Связь между отдельными сценами романа нарушается вследствие вводимых длинных отступлений чисто-публицистического характера, например об институте денщиков, о роли вольноопределяющихся в старой австрийской армии; иногда длинные рассказы самого Швейка, несмотря на всю их занимательность, нарушают цельность впечатления. Читатель предпочел бы узнать все это непосредственно из самой эпопеи… Наконец, в связи с общей конструкцией «Швейка» написанное Ванеком его продолжение также оказывается далеко не всегда отвечающим основной манере изложения самого Гашка. Не говоря уже о придуманной очень искусственной развязке - описании того, как Швейк попадает в плен к русским, — основной тон изложения Ванека гораздо больше приближается к тем чертам поверхностного охвата преимущественно второстепенных явлений жизни, которого Гашку, благодаря его несравненному таланту, удалось в подавляющем большинстве случаев счастливо избегнуть.
Но несмотря на свою незаконченность и противоречие в отделке некоторых деталей, «эпопея» Гашка продолжает оставаться крупнейшим произведением, своего рода чешским «Дон-Кихотом».

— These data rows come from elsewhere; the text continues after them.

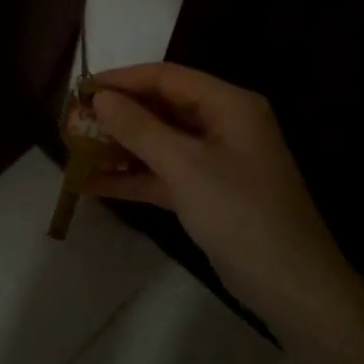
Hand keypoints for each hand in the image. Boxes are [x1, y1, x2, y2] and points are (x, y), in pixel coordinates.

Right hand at [78, 63, 344, 315]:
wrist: (290, 285)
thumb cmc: (240, 213)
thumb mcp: (185, 166)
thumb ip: (139, 128)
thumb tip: (100, 98)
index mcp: (228, 104)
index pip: (166, 78)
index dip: (121, 80)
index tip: (80, 90)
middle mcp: (222, 124)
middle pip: (161, 108)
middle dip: (117, 116)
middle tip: (72, 122)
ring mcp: (215, 161)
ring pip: (159, 142)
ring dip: (120, 147)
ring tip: (74, 151)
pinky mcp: (206, 193)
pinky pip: (163, 174)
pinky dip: (132, 176)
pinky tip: (93, 184)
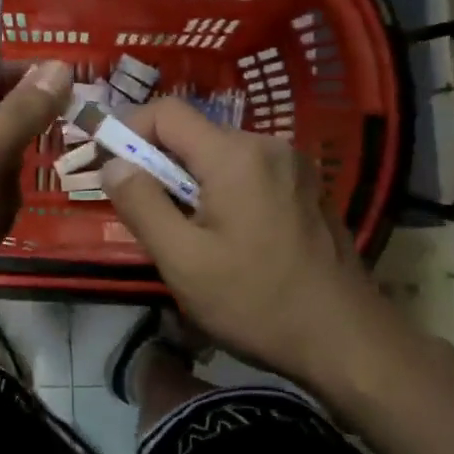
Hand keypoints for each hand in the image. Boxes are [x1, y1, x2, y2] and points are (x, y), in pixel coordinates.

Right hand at [100, 97, 381, 382]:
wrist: (348, 341)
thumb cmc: (257, 302)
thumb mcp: (183, 260)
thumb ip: (141, 204)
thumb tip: (113, 164)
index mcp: (235, 155)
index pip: (166, 112)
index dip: (127, 129)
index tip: (106, 164)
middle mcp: (267, 146)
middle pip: (193, 134)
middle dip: (157, 163)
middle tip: (140, 210)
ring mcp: (292, 167)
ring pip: (219, 156)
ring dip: (188, 181)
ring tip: (181, 232)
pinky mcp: (305, 189)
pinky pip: (247, 173)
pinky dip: (220, 190)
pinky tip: (223, 237)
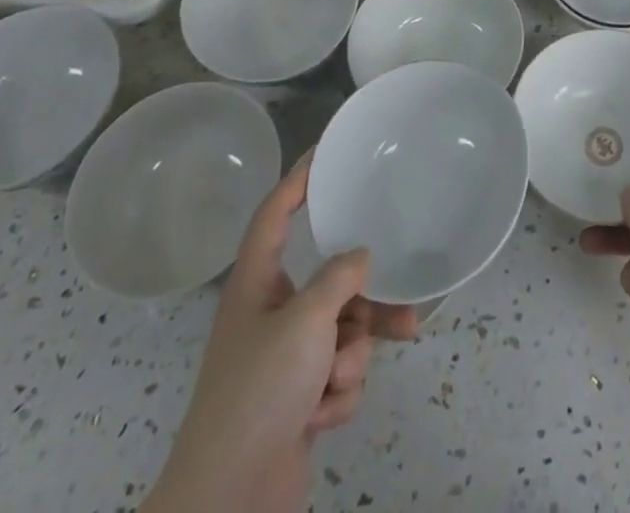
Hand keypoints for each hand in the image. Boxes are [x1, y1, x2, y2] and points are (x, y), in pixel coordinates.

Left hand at [144, 157, 419, 512]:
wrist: (229, 502)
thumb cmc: (260, 391)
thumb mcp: (306, 323)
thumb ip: (339, 279)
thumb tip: (361, 256)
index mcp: (257, 284)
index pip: (275, 213)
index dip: (299, 178)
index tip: (327, 151)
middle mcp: (271, 314)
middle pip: (329, 284)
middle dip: (361, 304)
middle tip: (400, 302)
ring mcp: (286, 360)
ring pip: (342, 332)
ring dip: (348, 359)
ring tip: (340, 382)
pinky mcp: (299, 399)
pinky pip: (338, 374)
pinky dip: (337, 394)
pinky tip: (319, 418)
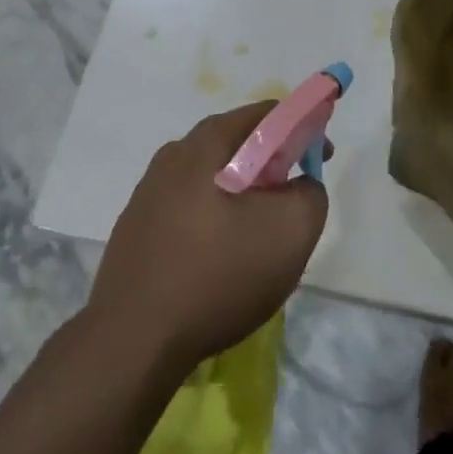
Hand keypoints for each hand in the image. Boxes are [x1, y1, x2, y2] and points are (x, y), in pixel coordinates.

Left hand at [88, 104, 327, 371]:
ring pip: (211, 177)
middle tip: (292, 200)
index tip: (320, 160)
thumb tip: (301, 185)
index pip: (265, 114)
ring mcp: (149, 190)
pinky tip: (219, 259)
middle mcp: (174, 154)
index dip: (302, 129)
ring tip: (259, 236)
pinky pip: (188, 207)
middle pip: (236, 143)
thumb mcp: (289, 233)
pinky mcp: (137, 226)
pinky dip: (214, 218)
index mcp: (207, 142)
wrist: (132, 340)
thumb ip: (310, 195)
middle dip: (272, 164)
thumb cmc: (217, 275)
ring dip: (241, 194)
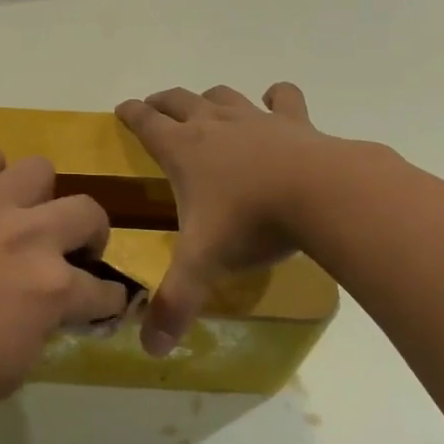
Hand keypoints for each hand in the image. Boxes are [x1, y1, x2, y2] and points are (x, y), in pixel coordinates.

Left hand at [0, 145, 128, 430]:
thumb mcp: (18, 364)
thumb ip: (46, 322)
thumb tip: (52, 305)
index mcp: (52, 287)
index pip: (103, 288)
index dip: (108, 299)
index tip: (102, 302)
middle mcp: (29, 235)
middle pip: (88, 211)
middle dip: (90, 235)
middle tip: (70, 252)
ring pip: (39, 168)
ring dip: (39, 196)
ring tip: (20, 216)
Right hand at [116, 83, 330, 355]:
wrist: (321, 194)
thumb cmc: (251, 222)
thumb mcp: (204, 264)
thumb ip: (175, 303)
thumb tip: (150, 348)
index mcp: (184, 150)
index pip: (146, 123)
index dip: (131, 114)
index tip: (122, 109)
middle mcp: (214, 125)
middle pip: (179, 101)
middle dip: (162, 102)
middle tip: (154, 107)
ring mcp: (255, 119)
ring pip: (223, 95)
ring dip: (209, 97)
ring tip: (205, 105)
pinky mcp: (294, 122)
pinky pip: (282, 98)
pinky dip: (276, 97)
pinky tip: (277, 100)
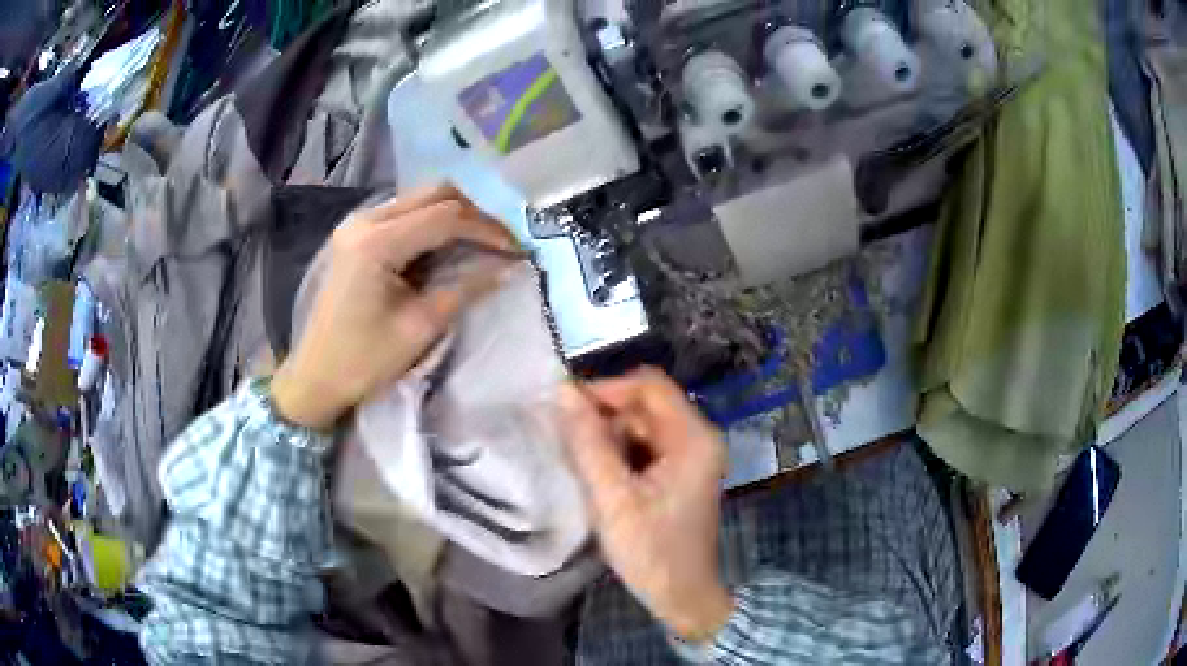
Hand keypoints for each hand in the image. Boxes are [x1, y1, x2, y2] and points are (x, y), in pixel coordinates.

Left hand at [272, 186, 516, 429]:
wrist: (316, 376)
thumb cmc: (363, 361)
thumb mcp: (420, 328)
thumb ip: (465, 289)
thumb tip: (508, 268)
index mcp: (376, 243)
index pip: (446, 217)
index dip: (487, 230)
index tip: (517, 251)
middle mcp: (366, 219)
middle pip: (435, 193)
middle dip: (475, 215)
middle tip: (502, 243)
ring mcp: (359, 222)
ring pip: (422, 198)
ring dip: (457, 215)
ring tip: (483, 244)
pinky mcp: (358, 232)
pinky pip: (407, 212)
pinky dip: (435, 223)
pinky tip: (451, 245)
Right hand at [559, 368, 733, 641]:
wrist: (683, 595)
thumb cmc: (651, 551)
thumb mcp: (613, 499)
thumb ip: (588, 444)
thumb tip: (563, 392)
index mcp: (693, 437)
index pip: (649, 385)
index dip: (607, 389)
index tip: (567, 409)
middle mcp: (699, 437)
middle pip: (647, 404)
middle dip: (606, 415)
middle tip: (568, 438)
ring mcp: (693, 455)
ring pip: (644, 424)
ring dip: (610, 435)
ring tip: (580, 459)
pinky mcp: (682, 472)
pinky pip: (648, 445)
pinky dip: (621, 451)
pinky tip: (600, 473)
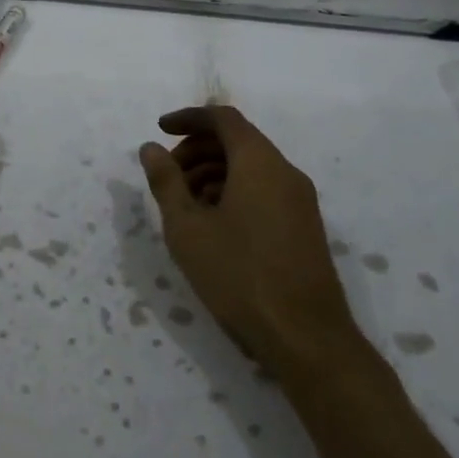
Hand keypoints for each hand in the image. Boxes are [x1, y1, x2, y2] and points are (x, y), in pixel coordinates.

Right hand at [138, 106, 359, 369]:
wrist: (306, 338)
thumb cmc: (238, 275)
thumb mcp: (188, 228)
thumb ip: (166, 182)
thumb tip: (151, 148)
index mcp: (259, 162)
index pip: (223, 118)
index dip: (189, 118)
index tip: (160, 130)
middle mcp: (285, 172)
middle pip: (237, 141)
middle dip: (197, 150)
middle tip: (168, 175)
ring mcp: (300, 201)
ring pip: (250, 168)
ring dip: (213, 173)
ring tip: (184, 205)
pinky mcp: (304, 227)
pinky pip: (264, 190)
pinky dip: (233, 192)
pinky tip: (213, 225)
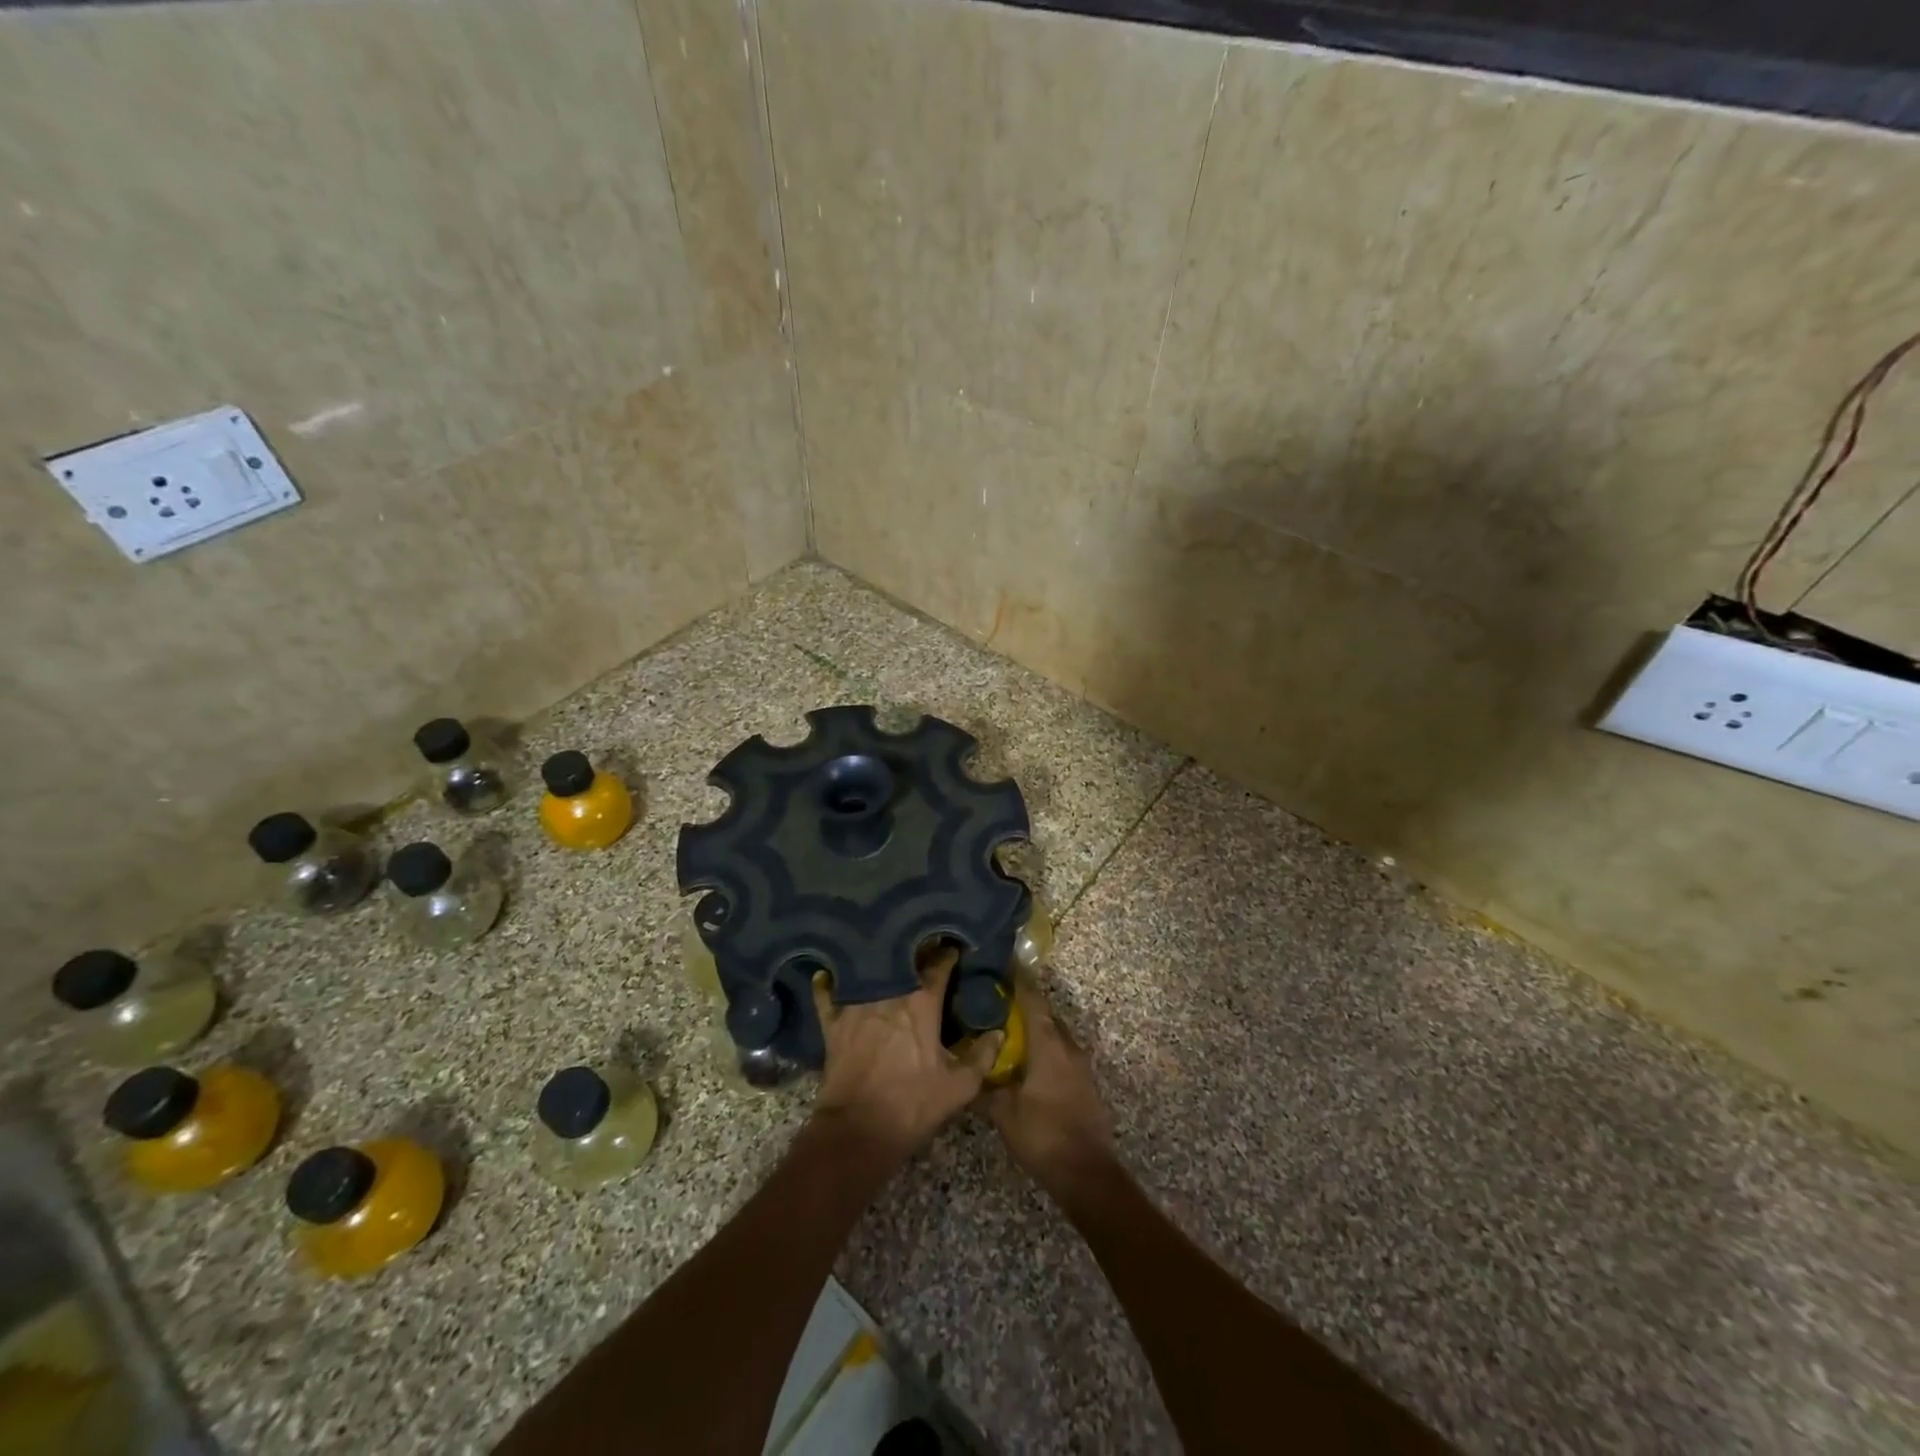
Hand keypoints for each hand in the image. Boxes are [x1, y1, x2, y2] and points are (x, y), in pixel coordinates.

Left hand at [812, 945, 1001, 1158]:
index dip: (948, 954)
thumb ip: (982, 1056)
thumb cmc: (913, 1105)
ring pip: (868, 969)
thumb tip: (998, 1032)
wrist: (858, 1131)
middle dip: (914, 951)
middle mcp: (889, 992)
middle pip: (903, 959)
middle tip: (921, 947)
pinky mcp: (832, 1021)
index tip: (954, 949)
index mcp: (922, 1002)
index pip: (939, 965)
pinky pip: (827, 992)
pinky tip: (831, 975)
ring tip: (884, 954)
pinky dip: (830, 982)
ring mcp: (856, 1003)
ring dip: (878, 961)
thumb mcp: (959, 1087)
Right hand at [984, 971, 1113, 1198]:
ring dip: (1036, 1030)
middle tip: (998, 1001)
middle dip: (1025, 1005)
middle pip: (1046, 1015)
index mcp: (1049, 1045)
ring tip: (1010, 1031)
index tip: (1005, 965)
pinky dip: (1046, 1050)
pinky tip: (1029, 1063)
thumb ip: (985, 1089)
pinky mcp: (1086, 1084)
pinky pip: (1063, 1055)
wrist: (1087, 1174)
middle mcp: (1068, 1047)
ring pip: (1056, 1035)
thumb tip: (967, 1075)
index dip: (1019, 981)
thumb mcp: (1004, 1113)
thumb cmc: (1043, 1135)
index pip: (1033, 1000)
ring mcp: (1081, 1066)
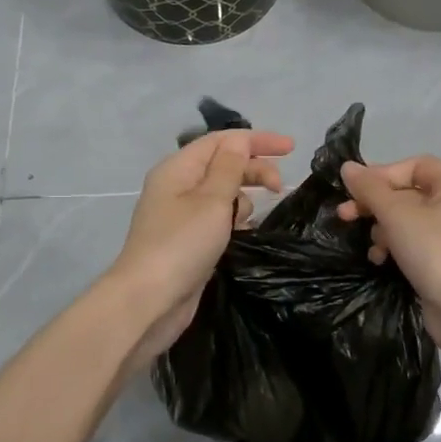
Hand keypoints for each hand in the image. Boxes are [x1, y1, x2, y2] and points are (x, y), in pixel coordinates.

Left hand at [107, 128, 292, 374]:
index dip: (256, 140)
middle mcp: (177, 186)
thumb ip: (229, 167)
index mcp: (178, 168)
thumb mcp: (212, 200)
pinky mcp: (187, 240)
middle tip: (280, 188)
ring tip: (250, 219)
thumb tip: (239, 141)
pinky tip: (244, 234)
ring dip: (243, 198)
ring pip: (222, 193)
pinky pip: (218, 218)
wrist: (149, 301)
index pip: (221, 141)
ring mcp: (181, 215)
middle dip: (253, 170)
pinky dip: (234, 220)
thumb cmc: (182, 244)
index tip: (291, 148)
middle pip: (222, 164)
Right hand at [336, 155, 440, 355]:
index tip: (357, 189)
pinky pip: (415, 242)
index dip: (383, 173)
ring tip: (372, 245)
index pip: (414, 166)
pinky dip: (395, 246)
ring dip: (383, 228)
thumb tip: (347, 167)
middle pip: (408, 193)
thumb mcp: (395, 214)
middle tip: (346, 214)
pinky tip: (381, 259)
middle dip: (375, 204)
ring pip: (408, 219)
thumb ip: (369, 188)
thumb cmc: (432, 249)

В произведении этом схвачены некоторые наиболее существенные черты действительности эпохи мировой войны и всеобщего кризиса капитализма. Благодаря своему несравненному таланту, Гашек сумел вскрыть целый ряд явлений, которые характерны были далеко не для одной старой Австрии, но и для других капиталистических стран: разложение армии, беспомощность правящих классов перед надвигающимися грозными событиями, бездарность военачальников и чиновников, весь сложный и запутанный механизм полицейско-бюрократического строя. Эти черты «эпопеи» Гашка обеспечивают ей надолго прочный успех и делают ее одним из значительнейших явлений в мировой литературе послевоенного периода.